Bandersnatch é Black Mirror rindo da Netflix e da sua cara.

Luide
Luide
8 de janeiro de 2019

Quando estreou no Channel 4, Black Mirror nascia como um Além da Imaginação para o século XXI, onde a tecnologia se uni de tal forma ao ser humano que é quase como uma espécie de órgão que surge para compensar uma deficiência evolutiva. Agora, viver sem celular é tão impossível quando não ter um pâncreas. Sendo assim, a obra de Charlie Brooker poderia falar sobre qualquer coisa usando a ficção científica como base. E funcionou muito bem.
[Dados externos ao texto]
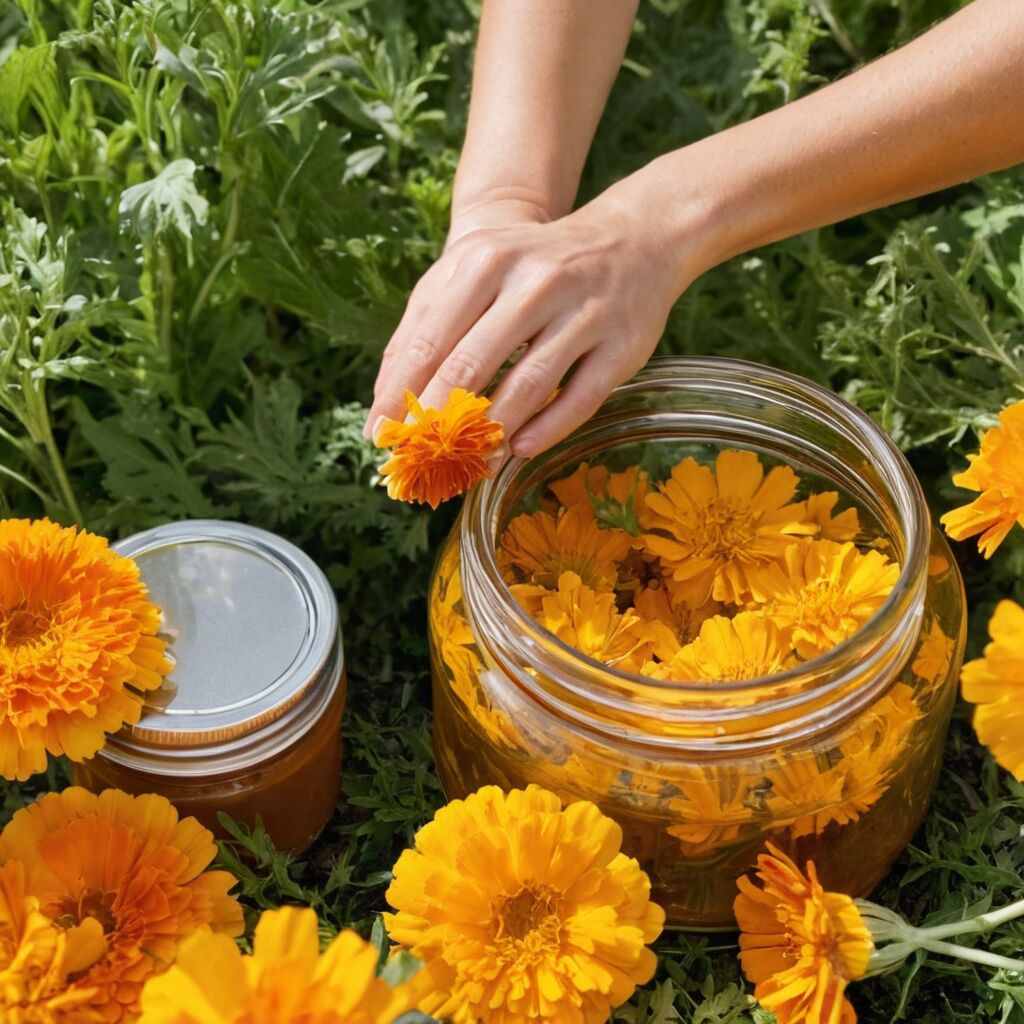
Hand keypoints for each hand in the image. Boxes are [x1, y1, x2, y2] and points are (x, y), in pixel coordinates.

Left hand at [365, 182, 699, 459]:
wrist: (630, 239)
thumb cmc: (530, 266)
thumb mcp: (472, 272)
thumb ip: (422, 326)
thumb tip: (382, 400)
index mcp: (486, 260)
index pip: (430, 340)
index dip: (401, 395)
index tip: (381, 437)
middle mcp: (535, 283)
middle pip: (472, 364)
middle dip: (440, 420)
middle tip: (421, 458)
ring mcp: (583, 313)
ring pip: (528, 384)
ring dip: (492, 433)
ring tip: (469, 462)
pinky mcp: (622, 345)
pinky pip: (580, 398)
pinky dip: (547, 429)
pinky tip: (520, 448)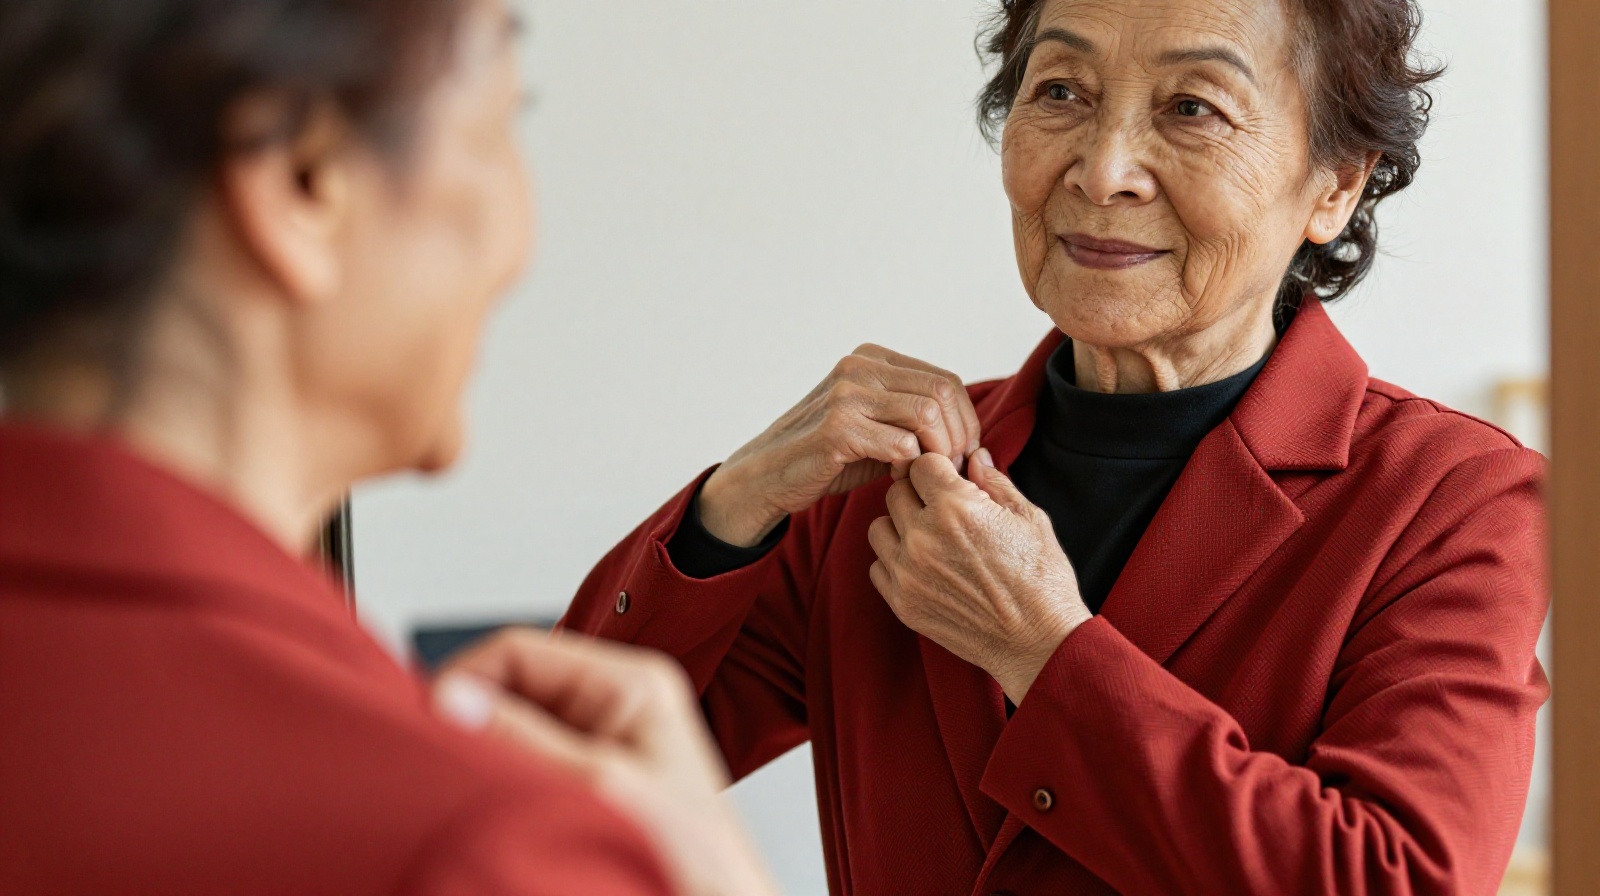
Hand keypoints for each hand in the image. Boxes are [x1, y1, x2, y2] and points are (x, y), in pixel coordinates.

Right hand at [432, 630, 777, 895]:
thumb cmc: (696, 858)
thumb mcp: (600, 787)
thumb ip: (526, 740)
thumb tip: (455, 700)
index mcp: (632, 683)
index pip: (519, 650)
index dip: (465, 680)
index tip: (429, 723)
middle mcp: (617, 705)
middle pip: (512, 689)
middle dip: (475, 722)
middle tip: (443, 761)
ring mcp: (603, 743)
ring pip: (515, 729)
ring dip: (490, 756)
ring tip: (477, 790)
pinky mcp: (591, 781)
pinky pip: (527, 765)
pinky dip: (504, 782)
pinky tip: (499, 807)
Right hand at [699, 344, 980, 546]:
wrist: (769, 475)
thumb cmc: (828, 456)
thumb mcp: (876, 425)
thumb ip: (914, 418)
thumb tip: (968, 432)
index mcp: (872, 359)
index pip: (945, 380)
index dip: (966, 421)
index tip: (964, 453)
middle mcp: (859, 367)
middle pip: (943, 393)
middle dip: (959, 437)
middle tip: (953, 468)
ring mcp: (847, 395)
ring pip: (928, 414)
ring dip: (939, 452)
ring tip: (928, 474)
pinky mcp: (837, 429)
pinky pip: (902, 444)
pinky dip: (911, 466)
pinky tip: (897, 479)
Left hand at [867, 451, 1091, 703]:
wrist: (1038, 642)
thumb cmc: (1041, 578)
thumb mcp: (1028, 518)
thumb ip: (994, 483)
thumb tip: (975, 457)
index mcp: (956, 508)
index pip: (921, 464)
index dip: (938, 469)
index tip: (951, 481)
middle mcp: (924, 537)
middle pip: (896, 492)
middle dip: (918, 495)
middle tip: (944, 510)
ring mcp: (908, 572)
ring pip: (879, 528)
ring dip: (900, 527)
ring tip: (931, 539)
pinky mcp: (902, 603)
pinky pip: (878, 567)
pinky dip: (895, 562)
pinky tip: (925, 567)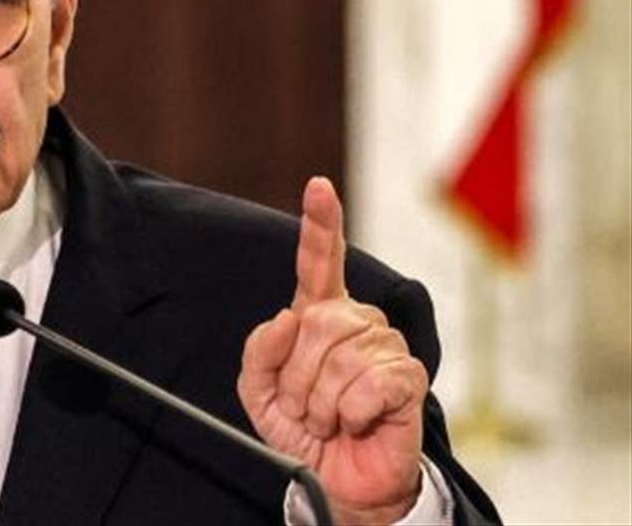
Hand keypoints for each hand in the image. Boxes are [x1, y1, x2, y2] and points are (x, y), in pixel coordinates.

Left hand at [237, 177, 427, 523]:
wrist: (339, 480)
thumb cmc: (304, 432)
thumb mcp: (260, 394)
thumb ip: (258, 353)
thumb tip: (285, 319)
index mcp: (319, 316)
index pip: (319, 263)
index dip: (320, 224)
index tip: (317, 187)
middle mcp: (356, 322)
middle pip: (313, 322)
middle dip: (294, 375)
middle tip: (303, 407)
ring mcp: (385, 345)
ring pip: (338, 356)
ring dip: (320, 400)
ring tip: (329, 417)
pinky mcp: (408, 376)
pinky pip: (367, 383)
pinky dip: (349, 411)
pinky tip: (356, 421)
Suas primeiras duas temporadas mais o especial de Natal são para esse que vos escreve uma obra prima da tv moderna.

Ai veio a Netflix. A queda na qualidade dos roteiros, da imaginação do autor e a repetição de temas mostrou que Brooker funciona melhor sendo aquele sujeito cínico rindo do entretenimento e não o centro dele, já que no maior serviço de streaming do mundo é meio impossível não ser engolido pelo hype. E em sua quarta temporada, Black Mirror parece ter entendido seu espaço e passou a jogar com o público, com episódios burros, mas que deixam aquela impressão de “isso é muito Black Mirror“. É como se a série se tornasse uma paródia dela mesmo. É como se o Porta dos Fundos resolvesse brincar com Black Mirror em seu canal.
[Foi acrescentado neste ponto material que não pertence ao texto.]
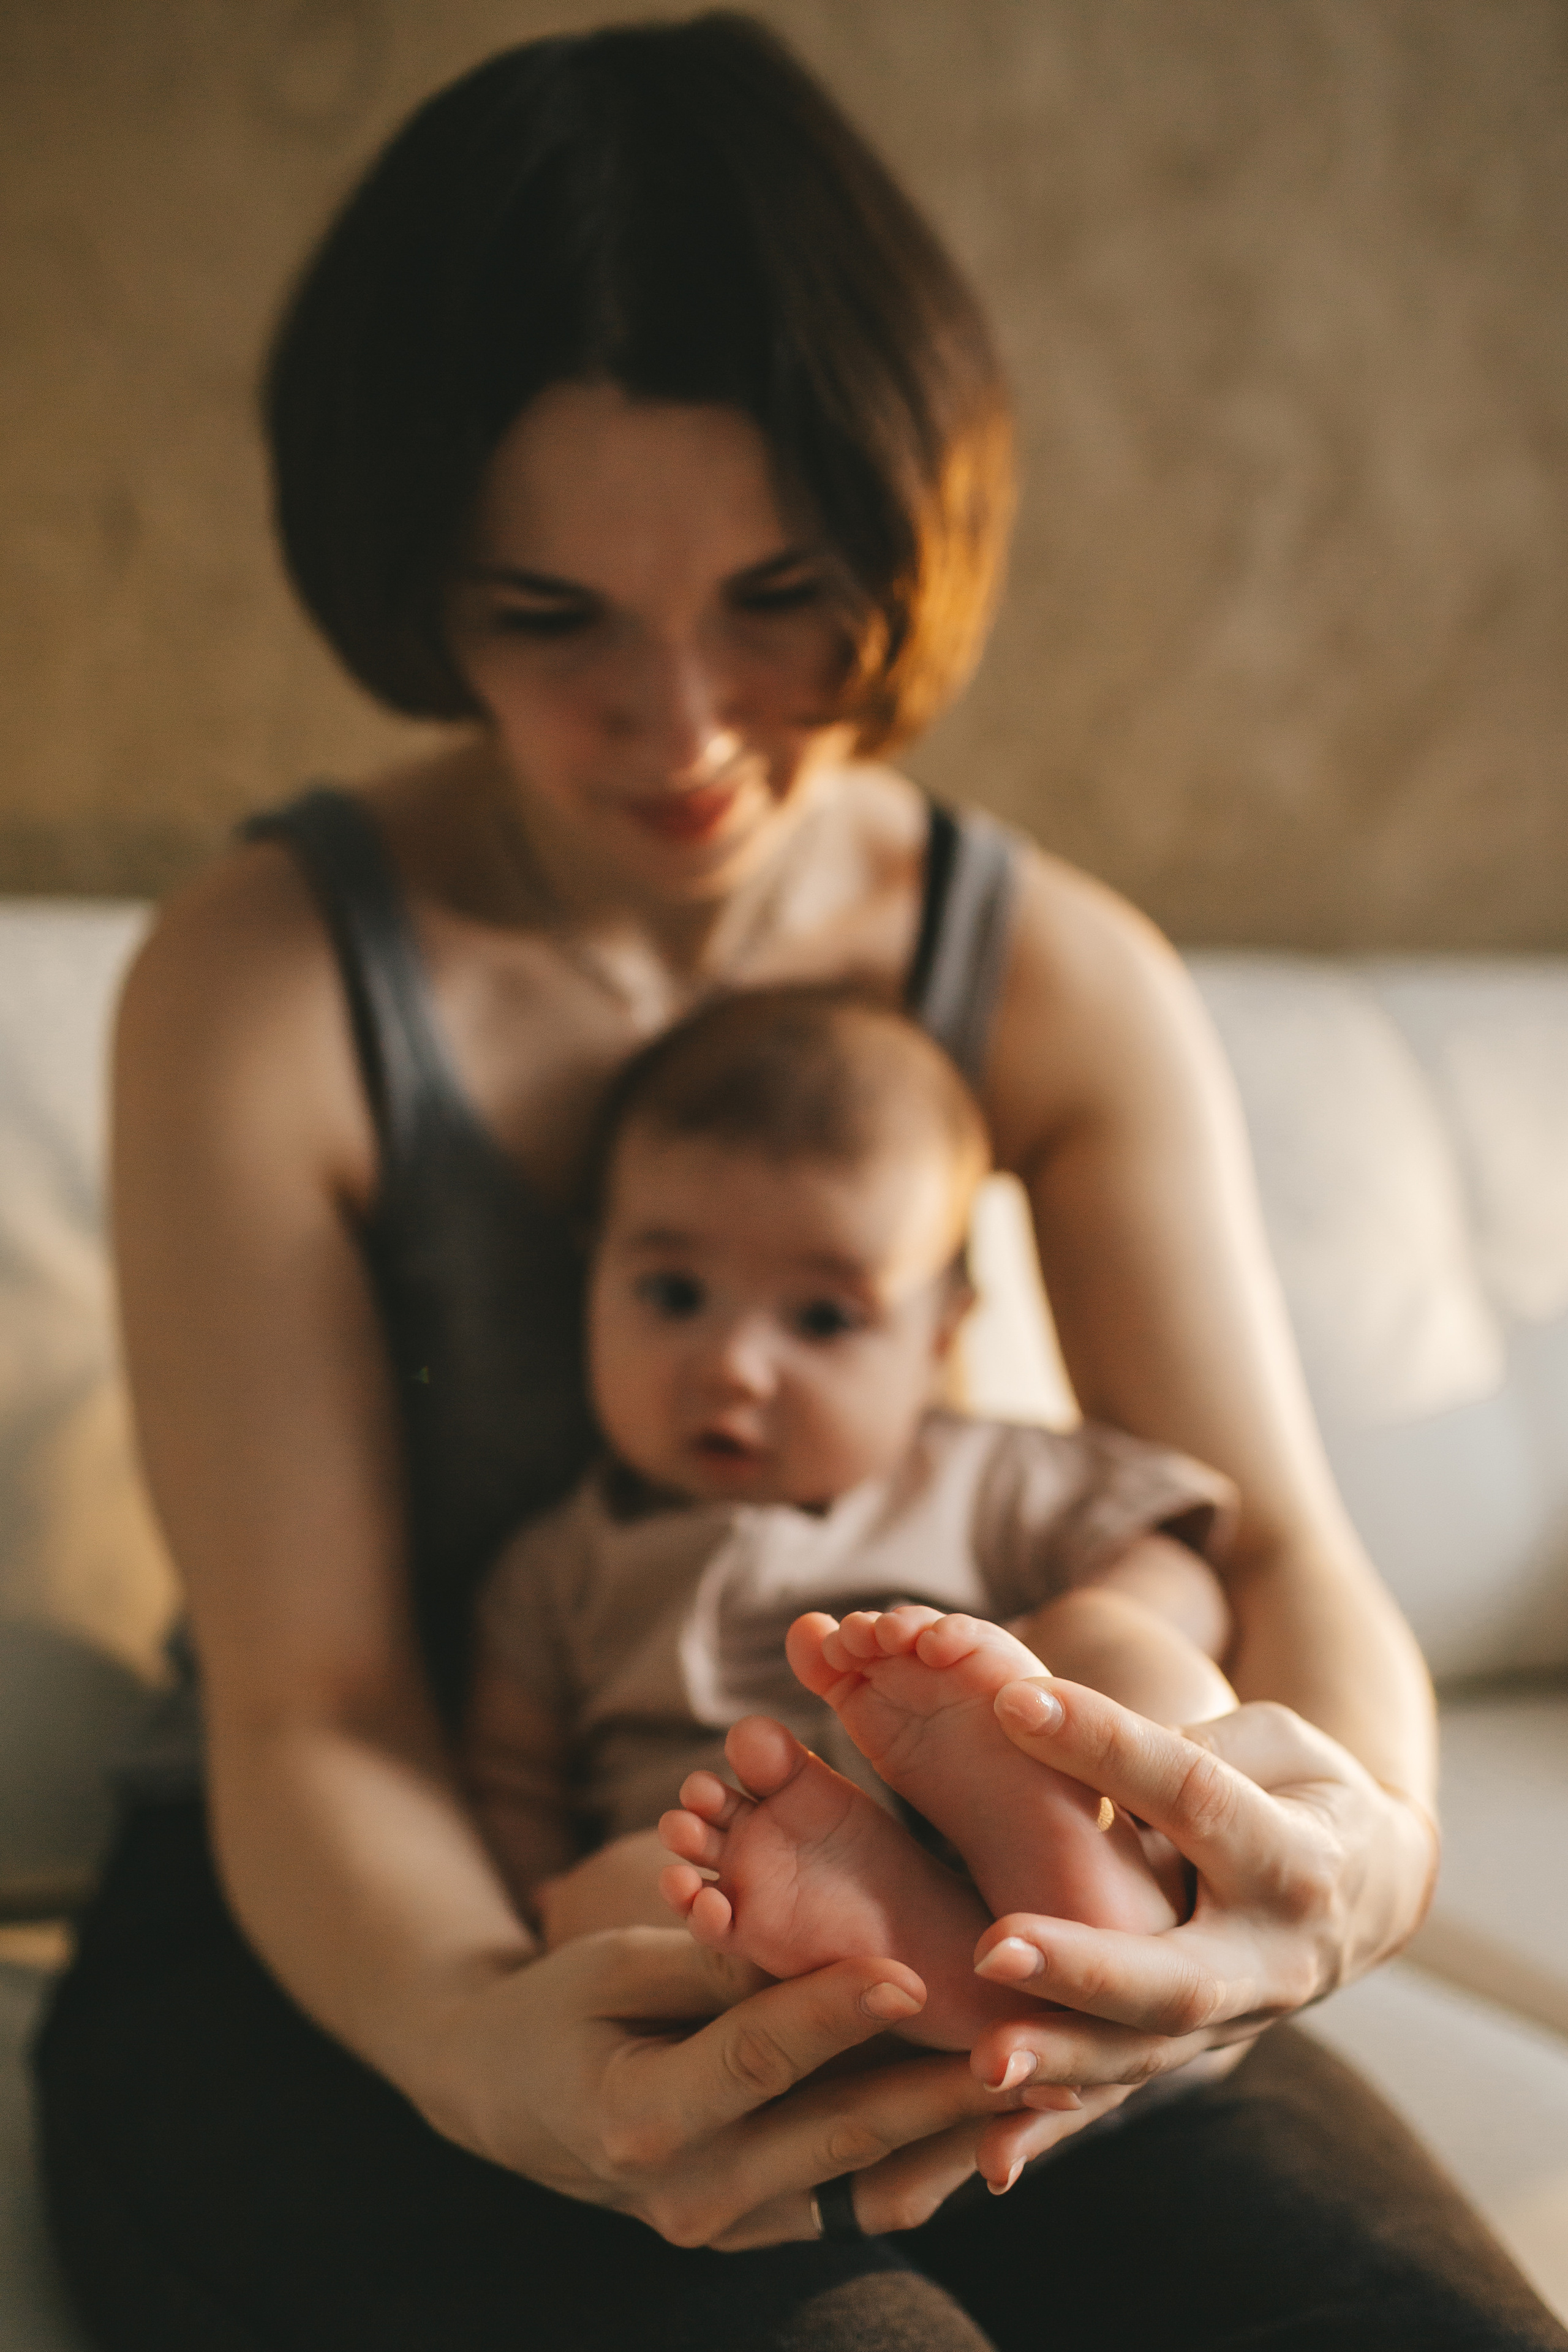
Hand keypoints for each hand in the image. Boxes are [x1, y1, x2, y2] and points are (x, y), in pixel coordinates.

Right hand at [423, 1925, 1120, 2245]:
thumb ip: (710, 1963)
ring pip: (863, 2174)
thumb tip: (805, 1942)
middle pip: (834, 2132)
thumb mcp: (614, 1965)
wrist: (504, 2096)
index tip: (909, 1973)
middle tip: (1031, 2049)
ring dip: (955, 2128)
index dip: (833, 2014)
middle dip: (941, 2090)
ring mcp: (726, 2226)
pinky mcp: (757, 2230)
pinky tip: (990, 2111)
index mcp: (639, 2117)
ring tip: (1045, 2083)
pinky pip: (852, 2192)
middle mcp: (689, 2192)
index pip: (755, 2059)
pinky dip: (918, 2152)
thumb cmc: (556, 2008)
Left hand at [964, 1680, 1439, 2102]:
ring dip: (1060, 2064)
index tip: (1012, 1700)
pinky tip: (990, 2163)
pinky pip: (1117, 2101)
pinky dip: (1053, 2136)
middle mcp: (1271, 1957)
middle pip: (1179, 1974)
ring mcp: (1232, 2023)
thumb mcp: (1275, 1743)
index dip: (1104, 1744)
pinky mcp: (1189, 2056)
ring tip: (981, 2062)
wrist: (1368, 1886)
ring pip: (1144, 2057)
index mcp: (1295, 1856)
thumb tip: (1095, 1754)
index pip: (1191, 1795)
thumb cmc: (1301, 1787)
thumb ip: (1197, 1751)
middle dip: (1086, 1967)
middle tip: (994, 1945)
Não é saudosismo e muito menos “ficou famoso e perdeu a qualidade“. É fato, acontece. Charlie Brooker levava dois, três anos ou mais para escrever três episódios e agora escreves seis por ano. Normal. E enquanto a quinta temporada não chega, ele resolveu brincar com a própria plataforma em Bandersnatch, um filme interativo onde você escolhe o destino do personagem. Esse lance meio videogame que nos da uma falsa sensação de poder já que na vida real somos nós que vivemos sob ordens (dos pais, do chefe, do Estado e por ai vai). Ninguém é livre e poder controlar a liberdade de alguém é maravilhoso.

Bandersnatch é um deboche do começo ao fim. Escrito pelo próprio Charlie Brooker, o cinismo do roteiro é nítido. Tudo ali é feito pra zombar não só da plataforma, mas também do assinante. Os dilemas morais vazios, aqueles papos filosóficos de adolescente no primeiro ano de faculdade, a violência e “finais que explodem cabeças”. Ou seja: tudo pra agradar aquela audiência inteligente que faz thread no twitter, cria teorias sobre os episódios da série e com isso mantém a Netflix sempre no topo das discussões. Bandersnatch é o primeiro produto a entender a plataforma e rir dela de uma forma bem bobinha.

Black Mirror: Bandersnatch tem que ser visto mais como uma piada do próprio Charlie Brooker do que um filme em si ou uma tentativa de emular um episódio da série regular. E por isso funciona bem, coloca o espectador em uma eterna roda de possibilidades e situações onde ele irá se questionar se pode ou não fazer isso. Ou se emula um GTA e sai atropelando todo mundo. É diversão pra adulto em crise.

Talvez seja o único episódio decente de Black Mirror feito pra Netflix. Vamos ver como envelhece.